## What to produce
What is needed here is a verbatim copy of the records that follow.

- Opening Delimiter -

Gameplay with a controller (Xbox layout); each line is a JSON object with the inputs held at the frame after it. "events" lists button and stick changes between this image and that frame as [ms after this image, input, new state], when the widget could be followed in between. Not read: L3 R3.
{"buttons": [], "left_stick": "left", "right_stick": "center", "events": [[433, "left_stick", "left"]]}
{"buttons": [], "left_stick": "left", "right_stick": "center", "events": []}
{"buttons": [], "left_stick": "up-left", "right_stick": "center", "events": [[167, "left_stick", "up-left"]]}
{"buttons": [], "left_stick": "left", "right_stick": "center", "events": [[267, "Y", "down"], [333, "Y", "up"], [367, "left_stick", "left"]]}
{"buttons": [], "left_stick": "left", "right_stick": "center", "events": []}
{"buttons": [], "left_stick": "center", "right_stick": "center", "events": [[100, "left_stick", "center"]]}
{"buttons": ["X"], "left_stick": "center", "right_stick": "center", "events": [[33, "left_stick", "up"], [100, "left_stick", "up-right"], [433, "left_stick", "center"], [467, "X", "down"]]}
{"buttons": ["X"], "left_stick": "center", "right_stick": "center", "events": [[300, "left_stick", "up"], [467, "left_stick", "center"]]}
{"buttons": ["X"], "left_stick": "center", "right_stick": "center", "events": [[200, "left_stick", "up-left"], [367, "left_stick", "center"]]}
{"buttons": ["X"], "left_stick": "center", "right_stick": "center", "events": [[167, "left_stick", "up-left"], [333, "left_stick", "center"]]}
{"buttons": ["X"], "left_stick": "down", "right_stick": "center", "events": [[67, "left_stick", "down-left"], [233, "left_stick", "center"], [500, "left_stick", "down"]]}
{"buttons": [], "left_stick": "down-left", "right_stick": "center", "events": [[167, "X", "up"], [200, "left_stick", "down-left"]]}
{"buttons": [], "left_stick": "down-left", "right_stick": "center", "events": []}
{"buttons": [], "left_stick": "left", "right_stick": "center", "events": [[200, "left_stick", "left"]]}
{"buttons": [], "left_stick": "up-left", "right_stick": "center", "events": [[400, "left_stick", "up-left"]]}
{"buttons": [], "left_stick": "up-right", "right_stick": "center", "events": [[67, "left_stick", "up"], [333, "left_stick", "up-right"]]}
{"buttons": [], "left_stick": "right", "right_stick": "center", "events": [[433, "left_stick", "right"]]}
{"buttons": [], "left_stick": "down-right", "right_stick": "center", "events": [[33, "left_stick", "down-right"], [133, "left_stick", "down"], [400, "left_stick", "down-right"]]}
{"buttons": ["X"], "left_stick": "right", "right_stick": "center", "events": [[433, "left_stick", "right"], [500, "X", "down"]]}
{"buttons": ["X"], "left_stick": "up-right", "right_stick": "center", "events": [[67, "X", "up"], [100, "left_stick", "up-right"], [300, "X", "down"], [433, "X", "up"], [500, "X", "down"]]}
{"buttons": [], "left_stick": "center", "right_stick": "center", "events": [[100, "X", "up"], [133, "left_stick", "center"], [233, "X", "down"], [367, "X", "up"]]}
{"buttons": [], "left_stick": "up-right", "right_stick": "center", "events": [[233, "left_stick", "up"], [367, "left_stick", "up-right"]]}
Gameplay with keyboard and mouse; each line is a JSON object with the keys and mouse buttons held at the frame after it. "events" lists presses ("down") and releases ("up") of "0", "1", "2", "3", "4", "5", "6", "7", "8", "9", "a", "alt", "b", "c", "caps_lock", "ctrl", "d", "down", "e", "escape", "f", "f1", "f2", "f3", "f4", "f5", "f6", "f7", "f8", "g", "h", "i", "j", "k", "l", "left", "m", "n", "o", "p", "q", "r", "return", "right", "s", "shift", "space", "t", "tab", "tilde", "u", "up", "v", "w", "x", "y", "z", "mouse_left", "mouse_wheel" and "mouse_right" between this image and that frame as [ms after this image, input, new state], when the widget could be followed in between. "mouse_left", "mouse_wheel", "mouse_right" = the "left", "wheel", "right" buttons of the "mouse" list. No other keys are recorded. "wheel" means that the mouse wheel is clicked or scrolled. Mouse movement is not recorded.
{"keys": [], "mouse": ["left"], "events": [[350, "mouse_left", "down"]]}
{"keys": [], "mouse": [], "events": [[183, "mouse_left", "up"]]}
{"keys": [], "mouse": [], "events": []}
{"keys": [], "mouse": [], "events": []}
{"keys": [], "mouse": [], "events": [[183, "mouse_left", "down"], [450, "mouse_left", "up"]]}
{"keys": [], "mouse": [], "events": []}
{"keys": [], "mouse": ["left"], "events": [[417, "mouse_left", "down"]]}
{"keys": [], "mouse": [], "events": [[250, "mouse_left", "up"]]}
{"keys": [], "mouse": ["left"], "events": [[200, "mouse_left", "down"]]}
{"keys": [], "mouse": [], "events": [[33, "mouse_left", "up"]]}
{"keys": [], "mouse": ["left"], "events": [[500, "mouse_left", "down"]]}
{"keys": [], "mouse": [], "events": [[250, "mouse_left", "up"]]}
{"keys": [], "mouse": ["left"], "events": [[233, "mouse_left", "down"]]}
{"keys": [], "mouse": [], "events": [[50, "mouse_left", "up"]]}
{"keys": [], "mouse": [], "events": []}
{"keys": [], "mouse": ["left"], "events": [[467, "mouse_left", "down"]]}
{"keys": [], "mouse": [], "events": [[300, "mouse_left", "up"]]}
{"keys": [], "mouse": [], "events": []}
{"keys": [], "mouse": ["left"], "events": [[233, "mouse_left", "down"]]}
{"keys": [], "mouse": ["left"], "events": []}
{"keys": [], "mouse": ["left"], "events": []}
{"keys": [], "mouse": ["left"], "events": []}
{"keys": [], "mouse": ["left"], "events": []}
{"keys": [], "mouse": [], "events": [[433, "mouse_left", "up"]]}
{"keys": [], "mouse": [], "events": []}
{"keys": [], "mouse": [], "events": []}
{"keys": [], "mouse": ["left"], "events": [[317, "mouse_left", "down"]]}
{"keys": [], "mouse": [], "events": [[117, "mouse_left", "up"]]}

- Closing Delimiter -

## Solution to this task
Gameplay with a controller (Xbox layout); each line is a JSON object with the inputs held at the frame after it. "events" lists button and stick changes between this image and that frame as [ms after this image, input, new state], when the widget could be followed in between. Not read: L3 R3.
{"buttons": [], "left_stick": "left", "right_stick": "center", "events": [[433, "left_stick", "left"]]}
{"buttons": [], "left_stick": "left", "right_stick": "center", "events": []}
{"buttons": [], "left_stick": "up-left", "right_stick": "center", "events": [[167, "left_stick", "up-left"]]}
{"buttons": [], "left_stick": "left", "right_stick": "center", "events": [[267, "Y", "down"], [333, "Y", "up"], [367, "left_stick", "left"]]}
{"buttons": [], "left_stick": "left", "right_stick": "center", "events": []}
{"buttons": [], "left_stick": "center", "right_stick": "center", "events": [[100, "left_stick", "center"]]}
{"buttons": ["X"], "left_stick": "center", "right_stick": "center", "events": [[33, "left_stick", "up"], [100, "left_stick", "up-right"], [433, "left_stick", "center"], [467, "X", "down"]]}
{"buttons": ["X"], "left_stick": "center", "right_stick": "center", "events": [[300, "left_stick", "up"], [467, "left_stick", "center"]]}
{"buttons": ["X"], "left_stick": "center", "right_stick": "center", "events": [[200, "left_stick", "up-left"], [367, "left_stick", "center"]]}
{"buttons": ["X"], "left_stick": "center", "right_stick": "center", "events": [[167, "left_stick", "up-left"], [333, "left_stick", "center"]]}
{"buttons": ["X"], "left_stick": "down", "right_stick": "center", "events": [[67, "left_stick", "down-left"], [233, "left_stick", "center"], [500, "left_stick", "down"]]}
{"buttons": [], "left_stick": "down-left", "right_stick": "center", "events": [[167, "X", "up"], [200, "left_stick", "down-left"]]}
{"buttons": [], "left_stick": "down-left", "right_stick": "center", "events": []}
{"buttons": [], "left_stick": "left", "right_stick": "center", "events": [[200, "left_stick", "left"]]}
{"buttons": [], "left_stick": "up-left", "right_stick": "center", "events": [[400, "left_stick", "up-left"]]}
{"buttons": [], "left_stick": "up-right", "right_stick": "center", "events": [[67, "left_stick", "up"], [333, "left_stick", "up-right"]]}
{"buttons": [], "left_stick": "right", "right_stick": "center", "events": [[433, "left_stick", "right"]]}
{"buttons": [], "left_stick": "down-right", "right_stick": "center", "events": [[33, "left_stick", "down-right"], [133, "left_stick", "down"], [400, "left_stick", "down-right"]]}
{"buttons": ["X"], "left_stick": "right", "right_stick": "center", "events": [[433, "left_stick", "right"], [500, "X", "down"]]}
{"buttons": ["X"], "left_stick": "up-right", "right_stick": "center", "events": [[67, "X", "up"], [100, "left_stick", "up-right"], [300, "X", "down"], [433, "X", "up"], [500, "X", "down"]]}
{"buttons": [], "left_stick": "center", "right_stick": "center", "events": [[100, "X", "up"], [133, "left_stick", "center"], [233, "X", "down"], [367, "X", "up"]]}
{"buttons": [], "left_stick": "up-right", "right_stick": "center", "events": [[233, "left_stick", "up"], [367, "left_stick", "up-right"]]}
Gameplay with keyboard and mouse; each line is a JSON object with the keys and mouse buttons held at the frame after it. "events" lists presses ("down") and releases ("up") of "0", "1", "2", "3", "4", "5", "6", "7", "8", "9", "a", "alt", "b", "c", "caps_lock", "ctrl", "d", "down", "e", "escape", "f", "f1", "f2", "f3", "f4", "f5", "f6", "f7", "f8", "g", "h", "i", "j", "k", "l", "left", "m", "n", "o", "p", "q", "r", "return", "right", "s", "shift", "space", "t", "tab", "tilde", "u", "up", "v", "w", "x", "y", "z", "mouse_left", "mouse_wheel" and "mouse_right" between this image and that frame as [ms after this image, input, new state], when the widget could be followed in between. "mouse_left", "mouse_wheel", "mouse_right" = the "left", "wheel", "right" buttons of the "mouse" list. No other keys are recorded. "wheel" means that the mouse wheel is clicked or scrolled. Mouse movement is not recorded.
{"keys": [], "mouse": ["left"], "events": [[350, "mouse_left", "down"]]}
{"keys": [], "mouse": [], "events": [[183, "mouse_left", "up"]]}
{"keys": [], "mouse": [], "events": []}
{"keys": [], "mouse": [], "events": []}
{"keys": [], "mouse": [], "events": [[183, "mouse_left", "down"], [450, "mouse_left", "up"]]}
{"keys": [], "mouse": [], "events": []}
{"keys": [], "mouse": ["left"], "events": [[417, "mouse_left", "down"]]}
{"keys": [], "mouse": [], "events": [[250, "mouse_left", "up"]]}
{"keys": [], "mouse": ["left"], "events": [[200, "mouse_left", "down"]]}
{"keys": [], "mouse": [], "events": [[33, "mouse_left", "up"]]}
{"keys": [], "mouse": ["left"], "events": [[500, "mouse_left", "down"]]}
{"keys": [], "mouse": [], "events": [[250, "mouse_left", "up"]]}
{"keys": [], "mouse": ["left"], "events": [[233, "mouse_left", "down"]]}
{"keys": [], "mouse": [], "events": [[50, "mouse_left", "up"]]}
{"keys": [], "mouse": [], "events": []}
{"keys": [], "mouse": ["left"], "events": [[467, "mouse_left", "down"]]}
{"keys": [], "mouse": [], "events": [[300, "mouse_left", "up"]]}
{"keys": [], "mouse": [], "events": []}
{"keys": [], "mouse": ["left"], "events": [[233, "mouse_left", "down"]]}
{"keys": [], "mouse": ["left"], "events": []}
{"keys": [], "mouse": ["left"], "events": []}
{"keys": [], "mouse": ["left"], "events": []}
{"keys": [], "mouse": ["left"], "events": []}
{"keys": [], "mouse": [], "events": [[433, "mouse_left", "up"]]}
{"keys": [], "mouse": [], "events": []}
{"keys": [], "mouse": [], "events": []}
{"keys": [], "mouse": ["left"], "events": [[317, "mouse_left", "down"]]}
{"keys": [], "mouse": [], "events": [[117, "mouse_left", "up"]]}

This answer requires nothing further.